### Compito richiesto
Per favore, riporta senza modifiche il passo dell'estratto sulla protezione sussidiaria da "16. Va debitamente" fino a "d’appello, pag. 3)." incluso.

16. Va debitamente rimarcato che l’impugnata statuizione non contiene alcun riferimento specificamente alla protezione sussidiaria D.Lgs. n. 251 del 2007, art. 14, ex lett. c) oggetto del secondo motivo di ricorso.
E ciò quantunque nei passaggi iniziali della statuizione d’appello si legga, in verità, che il tribunale, in prime cure, si era “occupato” della “sussidiaria” ex lett. c), all’uopo denegandola (cfr sentenza d’appello, pag. 3).
17. In questi termini inevitabile è il riferimento all’insegnamento di questa Corte secondo cui, qualora una questione giuridica – implicante un accertamento di fatto (è il caso della “sussidiaria” ex lett. c): cfr. Cass. 21.11.2018, n. 30105; Cass. (ord.) 12.12.2018, n. 32064) – non risulti trattata in alcun modo nella sentenza impugnata, il ricorrente che la proponga in sede di legittimità, onde non incorrere nell’inammissibilità per novità della censura, ha l’onere non solo di allegare l’avvenuta deduzione della questione dinanzi al giudice di merito, ma anche, per il principio di “autosufficienza” del ricorso per cassazione, di indicare in quale atto del giudizio precedente lo abbia fatto, per consentire alla Corte di controllare “ex actis” la veridicità di tale asserzione, prima di esaminare nel merito la censura stessa (cfr. Cass. (ord.) 13.12.2019, n. 32804).

### Dati forniti
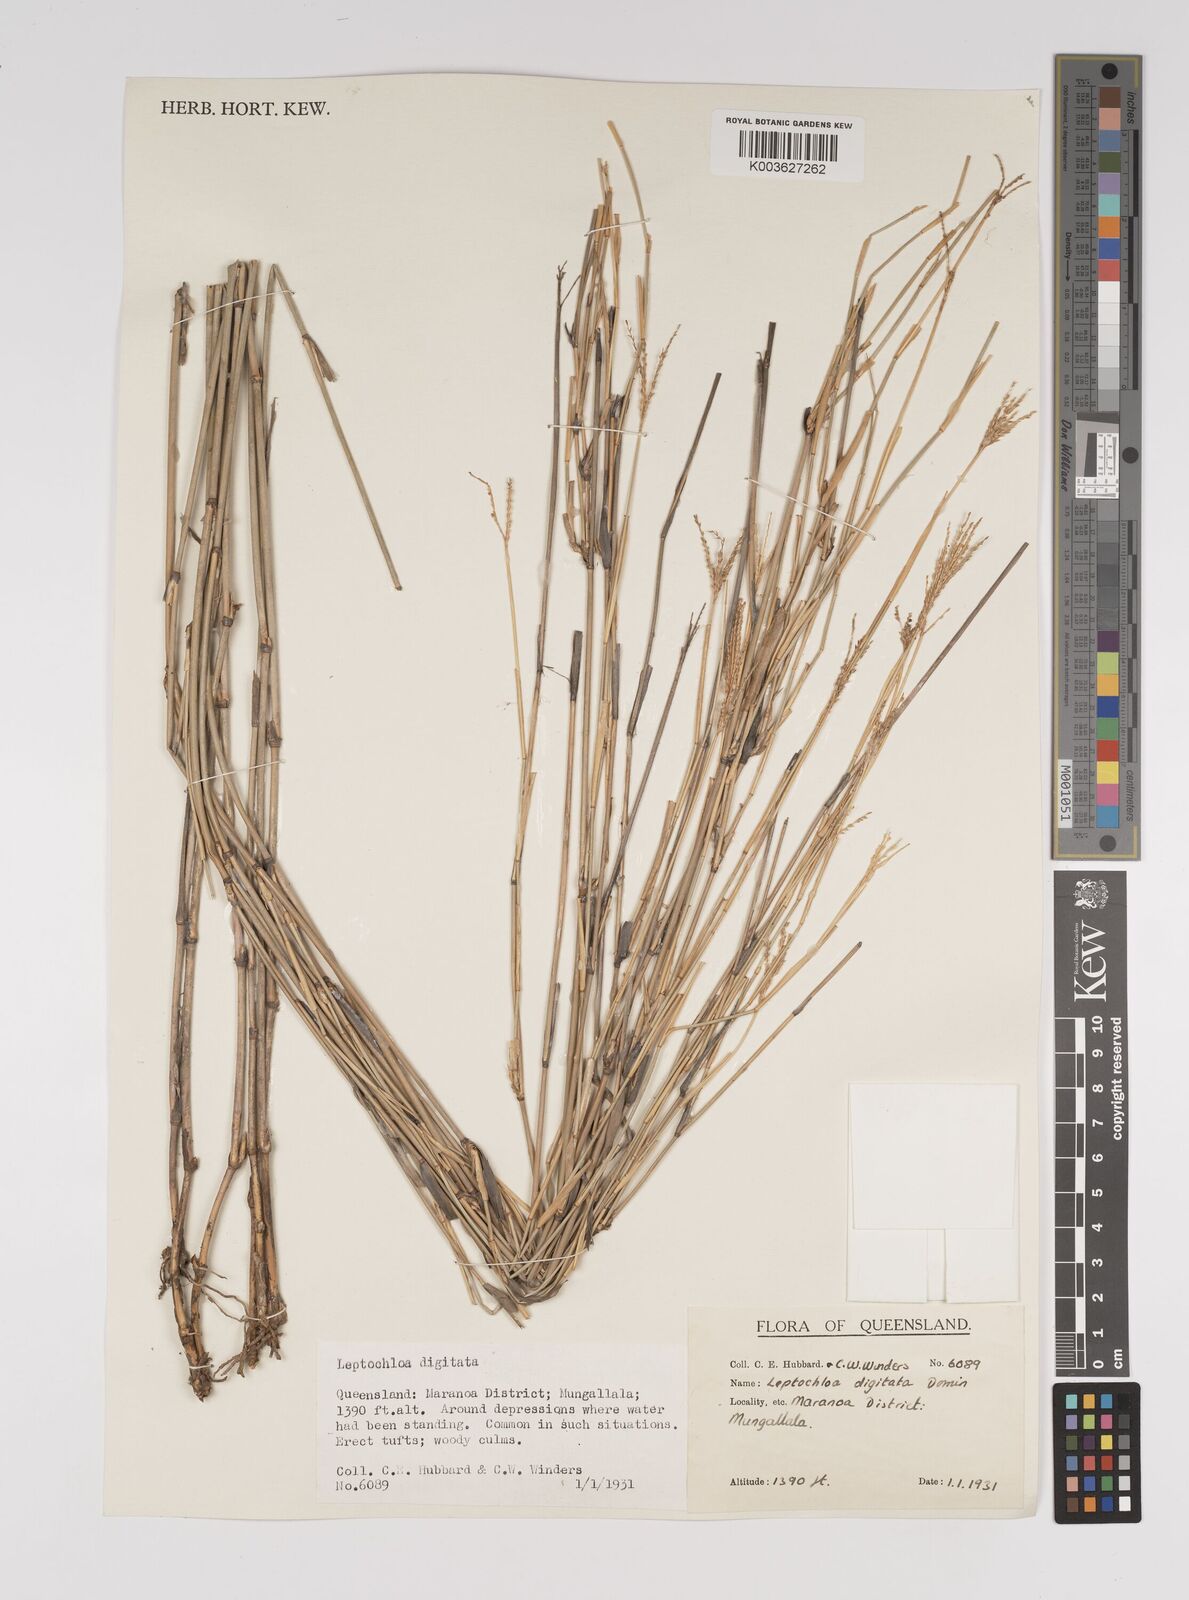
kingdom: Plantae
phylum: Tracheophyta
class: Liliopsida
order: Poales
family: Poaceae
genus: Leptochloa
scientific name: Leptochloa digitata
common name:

### Soluzione
16. Va debitamente rimarcato che l’impugnata statuizione non contiene alcun riferimento specificamente alla protezione sussidiaria D.Lgs. n. 251 del 2007, art. 14, ex lett. c) oggetto del secondo motivo di ricorso.
E ciò quantunque nei passaggi iniziali della statuizione d’appello si legga, in verità, che il tribunale, in prime cure, si era “occupato” della “sussidiaria” ex lett. c), all’uopo denegandola (cfr sentenza d’appello, pag. 3).